Pero es importante te­ner en cuenta que la niñez es la etapa en la que se pue­den gestar heridas emociona­les o experiencias dolorosas que dejan huellas y determi­nan el modo de ser y de en­frentar la vida. A partir de esto, podemos encontrar per­sonas jóvenes o adultos mie­dosos, inseguros, faltos de amor, controladores, etc. Lo bueno es que existe la posibi­lidad de la sanación de las he­ridas, se necesita reconocerlas lo antes posible y hacer un tra­bajo personal profundo para enfrentar de forma valiente to­das las consecuencias que es­tas heridas nos hayan dejado. Desde luego que ayuda mucho el trabajo de la Psicología, pe­ro siempre con espiritualidad y oración, ya que Dios es el úni­co que puede tocar el alma hu­mana. Me permito mencionar algunas:

LA HUMILLACIÓN, se realiza cuando al niño se le di­cen expresiones como: “eres un tonto”, “no sirves para na­da”, estas palabras impactan la autoestima del niño y la las­timan. Ya de grandes, la per­sona siente que los demás no la aceptan o experimenta una sensación de desaprobación y de crítica de los demás.

EL MIEDO AL ABANDO­NO. La sensación tan terrible que experimenta un niño al sentirse solo contra el mundo y desprotegido por las personas que se supone le deben cuidar y amar de manera incondicio­nal. En la edad adulta son per­sonas que difícilmente tienen relaciones interpersonales es­tables y permanentes porque viven con miedo y desconfian­za a revivir aquel dolor y volver a ser abandonados.

LA TRAICIÓN O MIEDO A CONFIAR. Cuando niños, si nuestros padres o perso­nas cercanas no cumplieron las promesas que nos hicieron se nos abrió una herida por­que nos sentimos engañados, traicionados, perdimos la con­fianza. Esta herida nos puede transformar en personas con celos, envidia u otros senti­mientos negativos y volvernos perfeccionistas, controlado­res y gente que no sabe delegar pues de todos desconfía.
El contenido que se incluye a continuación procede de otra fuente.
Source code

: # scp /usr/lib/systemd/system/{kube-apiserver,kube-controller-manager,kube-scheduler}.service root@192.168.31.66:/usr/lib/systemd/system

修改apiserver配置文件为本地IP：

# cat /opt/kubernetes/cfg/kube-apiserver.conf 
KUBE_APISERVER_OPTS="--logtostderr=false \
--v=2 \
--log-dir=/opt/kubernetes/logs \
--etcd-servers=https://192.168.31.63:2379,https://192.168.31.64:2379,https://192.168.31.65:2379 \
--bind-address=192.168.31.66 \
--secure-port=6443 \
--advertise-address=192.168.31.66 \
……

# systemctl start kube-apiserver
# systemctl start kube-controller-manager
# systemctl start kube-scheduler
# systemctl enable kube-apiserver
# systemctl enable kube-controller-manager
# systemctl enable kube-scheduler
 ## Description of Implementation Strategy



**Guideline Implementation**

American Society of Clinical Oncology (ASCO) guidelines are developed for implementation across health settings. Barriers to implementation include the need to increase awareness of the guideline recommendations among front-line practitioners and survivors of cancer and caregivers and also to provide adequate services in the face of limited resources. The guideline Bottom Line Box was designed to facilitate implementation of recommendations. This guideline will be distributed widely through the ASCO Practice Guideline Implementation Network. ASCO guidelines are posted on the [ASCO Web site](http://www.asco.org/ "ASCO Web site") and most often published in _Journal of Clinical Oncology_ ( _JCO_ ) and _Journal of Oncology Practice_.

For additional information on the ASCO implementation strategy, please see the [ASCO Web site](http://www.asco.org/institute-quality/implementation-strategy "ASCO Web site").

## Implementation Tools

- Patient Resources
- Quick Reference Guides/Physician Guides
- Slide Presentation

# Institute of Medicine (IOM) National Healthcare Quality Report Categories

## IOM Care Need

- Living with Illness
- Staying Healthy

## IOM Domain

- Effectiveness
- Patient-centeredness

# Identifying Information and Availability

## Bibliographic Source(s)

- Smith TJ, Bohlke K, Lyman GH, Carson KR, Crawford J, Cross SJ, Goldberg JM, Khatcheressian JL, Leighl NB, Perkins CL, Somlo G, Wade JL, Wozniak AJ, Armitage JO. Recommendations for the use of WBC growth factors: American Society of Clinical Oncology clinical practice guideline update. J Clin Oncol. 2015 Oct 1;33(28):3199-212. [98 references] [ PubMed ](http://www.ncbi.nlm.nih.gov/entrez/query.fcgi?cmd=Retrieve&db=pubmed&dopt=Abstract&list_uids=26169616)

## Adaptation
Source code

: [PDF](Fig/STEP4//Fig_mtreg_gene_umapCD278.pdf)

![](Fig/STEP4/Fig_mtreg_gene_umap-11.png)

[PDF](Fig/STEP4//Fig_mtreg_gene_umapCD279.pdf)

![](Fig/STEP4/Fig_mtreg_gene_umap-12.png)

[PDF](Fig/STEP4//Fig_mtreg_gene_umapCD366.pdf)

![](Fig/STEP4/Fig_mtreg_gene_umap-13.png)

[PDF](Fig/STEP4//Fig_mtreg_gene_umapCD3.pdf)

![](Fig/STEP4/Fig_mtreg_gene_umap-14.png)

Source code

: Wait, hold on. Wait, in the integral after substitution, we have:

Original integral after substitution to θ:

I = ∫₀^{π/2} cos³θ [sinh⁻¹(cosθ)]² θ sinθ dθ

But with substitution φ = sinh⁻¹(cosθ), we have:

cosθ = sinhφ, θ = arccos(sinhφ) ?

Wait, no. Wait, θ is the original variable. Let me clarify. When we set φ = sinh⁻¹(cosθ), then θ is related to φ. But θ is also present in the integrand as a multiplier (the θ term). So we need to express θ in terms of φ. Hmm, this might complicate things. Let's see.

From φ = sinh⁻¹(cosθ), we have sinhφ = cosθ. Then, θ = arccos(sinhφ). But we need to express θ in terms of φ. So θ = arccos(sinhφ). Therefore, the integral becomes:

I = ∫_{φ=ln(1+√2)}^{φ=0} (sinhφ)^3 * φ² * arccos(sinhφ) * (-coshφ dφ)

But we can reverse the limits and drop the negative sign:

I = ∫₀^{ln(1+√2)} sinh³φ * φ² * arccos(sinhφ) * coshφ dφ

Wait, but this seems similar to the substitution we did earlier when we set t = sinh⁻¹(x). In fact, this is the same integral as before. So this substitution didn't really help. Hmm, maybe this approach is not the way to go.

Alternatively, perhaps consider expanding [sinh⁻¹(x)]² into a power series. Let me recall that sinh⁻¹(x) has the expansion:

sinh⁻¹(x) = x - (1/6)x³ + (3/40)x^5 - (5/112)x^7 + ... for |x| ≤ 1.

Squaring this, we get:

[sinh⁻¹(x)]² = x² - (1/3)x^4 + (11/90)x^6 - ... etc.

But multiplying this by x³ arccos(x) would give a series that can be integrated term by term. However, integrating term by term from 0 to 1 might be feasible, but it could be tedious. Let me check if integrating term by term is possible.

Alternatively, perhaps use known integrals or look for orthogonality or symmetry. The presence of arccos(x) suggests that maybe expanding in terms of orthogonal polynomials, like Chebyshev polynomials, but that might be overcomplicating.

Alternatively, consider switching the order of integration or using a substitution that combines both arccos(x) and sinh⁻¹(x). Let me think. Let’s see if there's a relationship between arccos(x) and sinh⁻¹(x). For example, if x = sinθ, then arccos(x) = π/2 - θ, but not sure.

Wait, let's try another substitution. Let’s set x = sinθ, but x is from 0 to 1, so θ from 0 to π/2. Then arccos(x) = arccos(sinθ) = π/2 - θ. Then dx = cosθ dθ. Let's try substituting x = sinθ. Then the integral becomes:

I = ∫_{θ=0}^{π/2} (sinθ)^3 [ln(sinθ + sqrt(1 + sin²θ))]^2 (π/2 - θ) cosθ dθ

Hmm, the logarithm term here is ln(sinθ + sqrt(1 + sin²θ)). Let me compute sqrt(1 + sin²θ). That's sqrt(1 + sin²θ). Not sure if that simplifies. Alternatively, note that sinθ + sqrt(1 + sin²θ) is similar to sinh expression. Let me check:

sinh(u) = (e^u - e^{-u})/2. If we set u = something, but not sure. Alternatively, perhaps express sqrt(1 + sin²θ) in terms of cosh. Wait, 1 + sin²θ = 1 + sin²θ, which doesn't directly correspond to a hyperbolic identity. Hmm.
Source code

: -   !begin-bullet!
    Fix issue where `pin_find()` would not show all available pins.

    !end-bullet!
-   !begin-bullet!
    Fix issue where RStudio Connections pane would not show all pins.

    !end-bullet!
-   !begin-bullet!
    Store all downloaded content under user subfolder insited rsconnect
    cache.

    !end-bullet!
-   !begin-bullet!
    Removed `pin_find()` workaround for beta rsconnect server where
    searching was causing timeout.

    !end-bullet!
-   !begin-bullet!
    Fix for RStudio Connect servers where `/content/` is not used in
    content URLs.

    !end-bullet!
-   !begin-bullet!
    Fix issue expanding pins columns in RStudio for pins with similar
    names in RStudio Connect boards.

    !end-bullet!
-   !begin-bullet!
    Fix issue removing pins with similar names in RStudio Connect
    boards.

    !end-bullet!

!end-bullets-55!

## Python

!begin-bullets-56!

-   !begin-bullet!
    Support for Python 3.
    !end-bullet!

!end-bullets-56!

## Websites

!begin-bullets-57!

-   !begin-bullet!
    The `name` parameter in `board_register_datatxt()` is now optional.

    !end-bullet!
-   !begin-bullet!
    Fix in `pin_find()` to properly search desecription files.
LA INJUSTICIA. Esta he­rida se gesta cuando en el ho­gar se tiene un ambiente de castigo, autoritario y nada cariñoso, lo cual nos genera sentimientos de inutilidad e incapacidad hasta convertir­nos en adultos rígidos y perfec­cionistas.

EL MIEDO AL RECHA­ZO. Si el niño o la niña sienten rechazo, ya sea de los padres, de la familia o no se siente aceptado como es. Esto hace que no tengamos un sano de­sarrollo del amor propio y de la autoestima lo que nos llevará a aislarnos de los demás.

Aun cuando todos tenemos la posibilidad de sanar las heri­das que se generaron en nues­tra infancia para llegar a ser personas libres y con una sana autonomía en la vida, es funda­mental en nuestra familia cui­dar a los niños y hacer todo lo posible para que tengan una vi­da saludable.